▸ Required action:
Every line with the string "XOffset" in it belongs in your answer, so copy them all from the data.

Stored data:
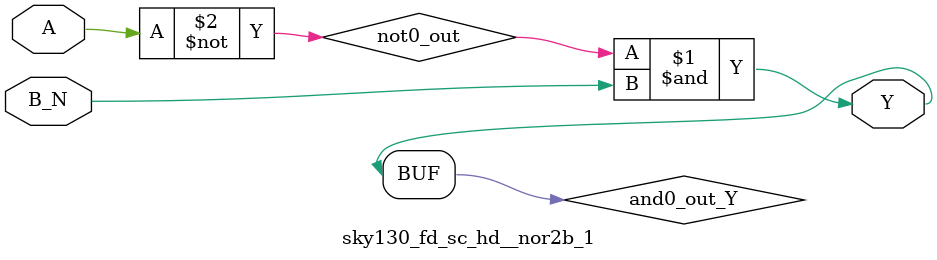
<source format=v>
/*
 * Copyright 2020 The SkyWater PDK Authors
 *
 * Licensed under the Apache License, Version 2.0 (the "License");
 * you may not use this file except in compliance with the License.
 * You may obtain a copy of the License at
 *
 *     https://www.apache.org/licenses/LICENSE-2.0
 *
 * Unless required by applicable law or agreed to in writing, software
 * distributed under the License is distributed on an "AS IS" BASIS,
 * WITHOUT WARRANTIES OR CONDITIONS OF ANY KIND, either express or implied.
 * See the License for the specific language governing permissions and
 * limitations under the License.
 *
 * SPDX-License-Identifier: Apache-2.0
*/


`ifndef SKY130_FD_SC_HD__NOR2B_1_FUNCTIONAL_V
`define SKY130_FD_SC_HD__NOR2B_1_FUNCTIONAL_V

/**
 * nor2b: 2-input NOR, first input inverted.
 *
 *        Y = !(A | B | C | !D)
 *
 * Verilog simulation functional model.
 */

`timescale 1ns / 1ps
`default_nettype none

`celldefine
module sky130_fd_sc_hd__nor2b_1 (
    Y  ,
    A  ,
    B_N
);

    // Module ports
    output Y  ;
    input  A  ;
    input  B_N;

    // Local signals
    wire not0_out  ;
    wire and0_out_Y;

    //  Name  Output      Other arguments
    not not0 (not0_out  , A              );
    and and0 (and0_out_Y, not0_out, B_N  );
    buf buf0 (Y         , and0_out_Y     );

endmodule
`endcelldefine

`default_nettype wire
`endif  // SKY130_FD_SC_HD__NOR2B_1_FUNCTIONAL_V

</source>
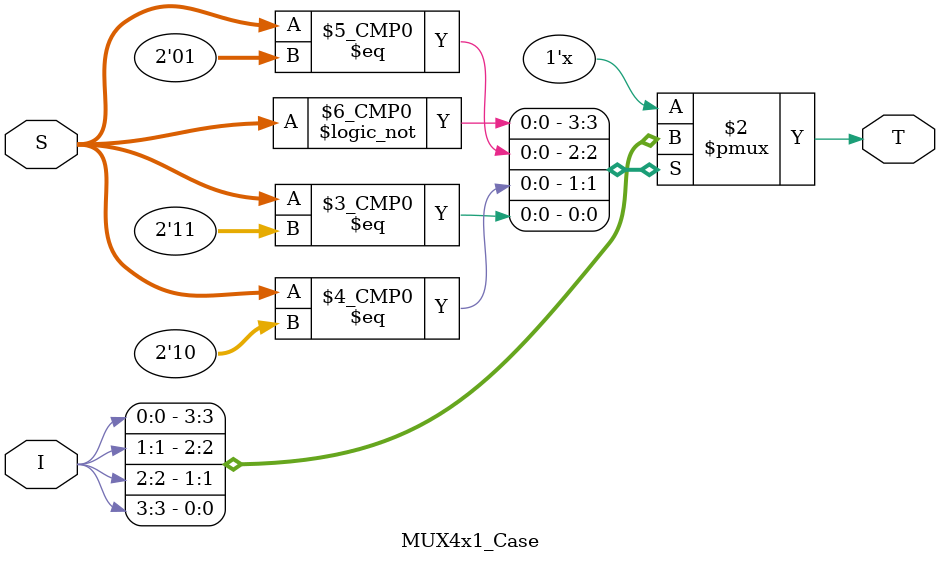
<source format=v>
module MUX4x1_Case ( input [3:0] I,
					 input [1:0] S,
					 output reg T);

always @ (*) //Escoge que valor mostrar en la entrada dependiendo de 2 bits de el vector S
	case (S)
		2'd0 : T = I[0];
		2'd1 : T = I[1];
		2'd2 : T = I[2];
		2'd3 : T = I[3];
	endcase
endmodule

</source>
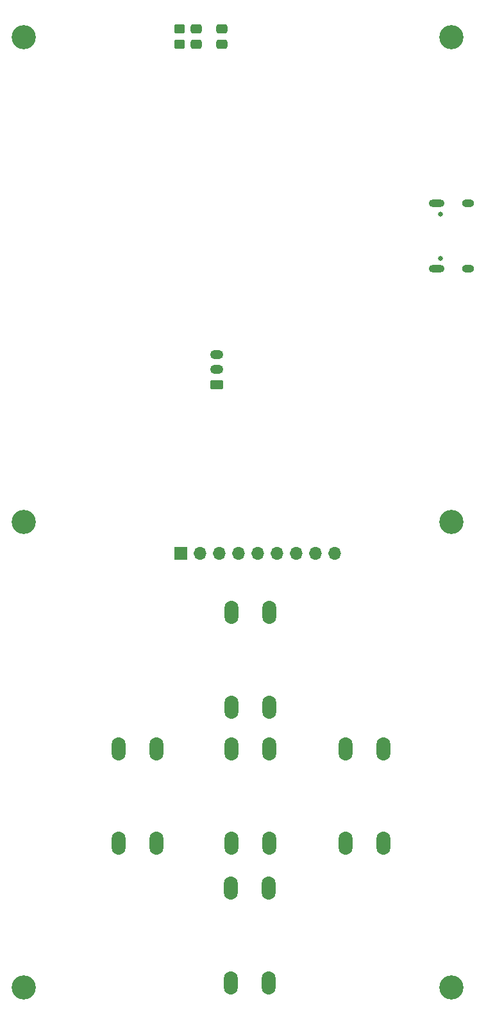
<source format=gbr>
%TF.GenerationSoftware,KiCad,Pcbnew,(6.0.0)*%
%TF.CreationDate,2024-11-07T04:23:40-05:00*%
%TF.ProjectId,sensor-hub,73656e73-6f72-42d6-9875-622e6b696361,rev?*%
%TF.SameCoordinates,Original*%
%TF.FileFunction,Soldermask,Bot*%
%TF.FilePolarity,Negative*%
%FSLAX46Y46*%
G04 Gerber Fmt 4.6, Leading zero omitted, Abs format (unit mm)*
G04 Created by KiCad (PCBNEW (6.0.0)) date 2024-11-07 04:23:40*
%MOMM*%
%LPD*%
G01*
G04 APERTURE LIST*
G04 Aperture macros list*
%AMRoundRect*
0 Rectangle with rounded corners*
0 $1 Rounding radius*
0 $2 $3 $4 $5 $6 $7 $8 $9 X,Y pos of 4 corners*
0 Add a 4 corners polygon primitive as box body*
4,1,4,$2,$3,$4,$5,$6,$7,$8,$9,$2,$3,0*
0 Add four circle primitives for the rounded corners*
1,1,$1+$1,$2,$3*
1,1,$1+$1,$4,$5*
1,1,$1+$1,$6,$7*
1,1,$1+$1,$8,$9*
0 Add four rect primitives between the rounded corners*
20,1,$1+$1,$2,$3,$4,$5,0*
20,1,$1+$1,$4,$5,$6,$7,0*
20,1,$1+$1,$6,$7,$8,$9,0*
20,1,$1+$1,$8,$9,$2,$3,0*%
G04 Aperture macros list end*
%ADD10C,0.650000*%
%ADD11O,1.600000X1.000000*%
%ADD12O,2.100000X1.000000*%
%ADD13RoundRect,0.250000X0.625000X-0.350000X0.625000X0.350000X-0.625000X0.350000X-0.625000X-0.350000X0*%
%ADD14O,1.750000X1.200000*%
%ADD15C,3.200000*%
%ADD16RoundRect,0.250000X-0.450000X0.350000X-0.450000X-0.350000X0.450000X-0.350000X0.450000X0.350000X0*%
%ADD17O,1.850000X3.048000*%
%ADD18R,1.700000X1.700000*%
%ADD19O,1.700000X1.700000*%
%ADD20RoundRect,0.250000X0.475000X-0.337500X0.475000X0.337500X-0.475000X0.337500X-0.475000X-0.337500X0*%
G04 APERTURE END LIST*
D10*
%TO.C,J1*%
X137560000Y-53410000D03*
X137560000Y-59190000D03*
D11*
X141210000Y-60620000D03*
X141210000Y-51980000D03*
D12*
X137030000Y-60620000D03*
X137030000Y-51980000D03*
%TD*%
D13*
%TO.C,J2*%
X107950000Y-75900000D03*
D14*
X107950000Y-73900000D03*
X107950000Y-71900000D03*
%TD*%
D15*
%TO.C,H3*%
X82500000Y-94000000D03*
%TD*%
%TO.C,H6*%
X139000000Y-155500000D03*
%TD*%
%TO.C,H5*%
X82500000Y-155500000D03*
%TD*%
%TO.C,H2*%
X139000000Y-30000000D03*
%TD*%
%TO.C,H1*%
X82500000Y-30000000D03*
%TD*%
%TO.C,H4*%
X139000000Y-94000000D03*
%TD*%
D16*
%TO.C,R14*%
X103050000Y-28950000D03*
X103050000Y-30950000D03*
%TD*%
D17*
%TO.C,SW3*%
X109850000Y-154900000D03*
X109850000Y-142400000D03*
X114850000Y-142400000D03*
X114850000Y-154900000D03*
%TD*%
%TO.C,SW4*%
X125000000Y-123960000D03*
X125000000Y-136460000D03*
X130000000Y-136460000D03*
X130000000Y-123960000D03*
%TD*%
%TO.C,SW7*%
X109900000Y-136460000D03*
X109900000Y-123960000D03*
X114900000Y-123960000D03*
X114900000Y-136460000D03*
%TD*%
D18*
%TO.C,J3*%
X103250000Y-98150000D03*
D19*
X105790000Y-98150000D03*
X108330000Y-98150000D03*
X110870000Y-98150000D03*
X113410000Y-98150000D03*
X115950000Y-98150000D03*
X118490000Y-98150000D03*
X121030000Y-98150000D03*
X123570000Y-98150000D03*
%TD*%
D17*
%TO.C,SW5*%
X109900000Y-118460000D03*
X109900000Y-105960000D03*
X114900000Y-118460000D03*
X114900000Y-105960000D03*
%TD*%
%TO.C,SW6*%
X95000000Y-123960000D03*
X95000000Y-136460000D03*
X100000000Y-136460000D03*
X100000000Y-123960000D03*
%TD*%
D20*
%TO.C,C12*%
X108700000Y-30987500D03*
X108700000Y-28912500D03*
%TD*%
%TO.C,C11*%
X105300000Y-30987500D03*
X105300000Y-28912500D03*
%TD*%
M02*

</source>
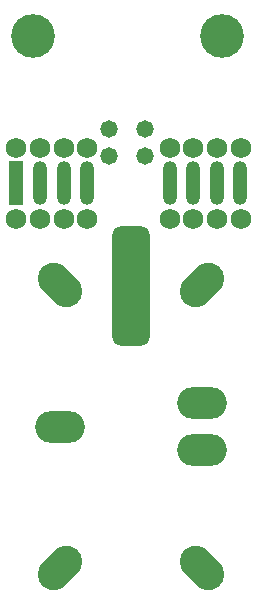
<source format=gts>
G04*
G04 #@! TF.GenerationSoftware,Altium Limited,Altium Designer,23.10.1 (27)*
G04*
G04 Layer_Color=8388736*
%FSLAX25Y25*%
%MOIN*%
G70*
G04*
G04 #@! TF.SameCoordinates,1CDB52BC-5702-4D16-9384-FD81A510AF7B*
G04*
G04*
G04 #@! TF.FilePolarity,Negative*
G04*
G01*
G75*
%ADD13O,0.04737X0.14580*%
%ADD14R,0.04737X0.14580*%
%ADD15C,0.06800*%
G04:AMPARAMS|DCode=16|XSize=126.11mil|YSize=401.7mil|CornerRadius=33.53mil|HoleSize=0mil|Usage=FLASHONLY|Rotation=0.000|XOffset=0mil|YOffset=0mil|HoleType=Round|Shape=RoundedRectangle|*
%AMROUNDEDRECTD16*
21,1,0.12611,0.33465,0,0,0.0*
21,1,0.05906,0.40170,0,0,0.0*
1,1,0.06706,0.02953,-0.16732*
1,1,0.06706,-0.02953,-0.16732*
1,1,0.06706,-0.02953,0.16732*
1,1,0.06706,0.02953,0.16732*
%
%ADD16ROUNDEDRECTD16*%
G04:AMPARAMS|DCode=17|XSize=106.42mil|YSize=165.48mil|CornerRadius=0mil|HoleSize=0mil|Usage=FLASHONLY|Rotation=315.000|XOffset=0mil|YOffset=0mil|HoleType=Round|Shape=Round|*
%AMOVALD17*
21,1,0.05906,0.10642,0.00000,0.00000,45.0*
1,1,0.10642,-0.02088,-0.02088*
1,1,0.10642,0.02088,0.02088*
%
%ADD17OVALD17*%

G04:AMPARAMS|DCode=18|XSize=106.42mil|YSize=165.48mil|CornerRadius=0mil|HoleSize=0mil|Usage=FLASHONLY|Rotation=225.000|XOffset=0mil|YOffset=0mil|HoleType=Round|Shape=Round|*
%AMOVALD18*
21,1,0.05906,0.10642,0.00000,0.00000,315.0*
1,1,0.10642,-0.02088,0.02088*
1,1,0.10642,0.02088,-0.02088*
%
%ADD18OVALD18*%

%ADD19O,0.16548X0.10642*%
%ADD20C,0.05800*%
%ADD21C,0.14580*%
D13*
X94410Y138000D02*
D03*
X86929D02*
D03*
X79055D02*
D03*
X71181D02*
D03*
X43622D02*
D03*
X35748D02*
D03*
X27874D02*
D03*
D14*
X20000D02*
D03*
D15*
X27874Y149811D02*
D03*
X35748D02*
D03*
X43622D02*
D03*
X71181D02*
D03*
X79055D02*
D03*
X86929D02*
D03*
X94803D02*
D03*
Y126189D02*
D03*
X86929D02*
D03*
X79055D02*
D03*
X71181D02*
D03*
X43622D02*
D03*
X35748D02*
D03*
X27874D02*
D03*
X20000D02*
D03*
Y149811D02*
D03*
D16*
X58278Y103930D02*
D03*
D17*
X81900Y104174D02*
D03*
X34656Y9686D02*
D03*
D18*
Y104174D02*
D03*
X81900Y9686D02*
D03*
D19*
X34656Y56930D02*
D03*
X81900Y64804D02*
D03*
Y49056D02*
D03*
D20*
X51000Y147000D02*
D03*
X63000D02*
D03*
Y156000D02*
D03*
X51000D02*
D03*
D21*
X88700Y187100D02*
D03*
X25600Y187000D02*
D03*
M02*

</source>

▸ Task response:
G04:AMPARAMS|DCode=16|XSize=126.11mil|YSize=401.7mil|CornerRadius=33.53mil|HoleSize=0mil|Usage=FLASHONLY|Rotation=0.000|XOffset=0mil|YOffset=0mil|HoleType=Round|Shape=RoundedRectangle|*
G04:AMPARAMS|DCode=17|XSize=106.42mil|YSize=165.48mil|CornerRadius=0mil|HoleSize=0mil|Usage=FLASHONLY|Rotation=315.000|XOffset=0mil|YOffset=0mil|HoleType=Round|Shape=Round|*
G04:AMPARAMS|DCode=18|XSize=106.42mil|YSize=165.48mil|CornerRadius=0mil|HoleSize=0mil|Usage=FLASHONLY|Rotation=225.000|XOffset=0mil|YOffset=0mil|HoleType=Round|Shape=Round|*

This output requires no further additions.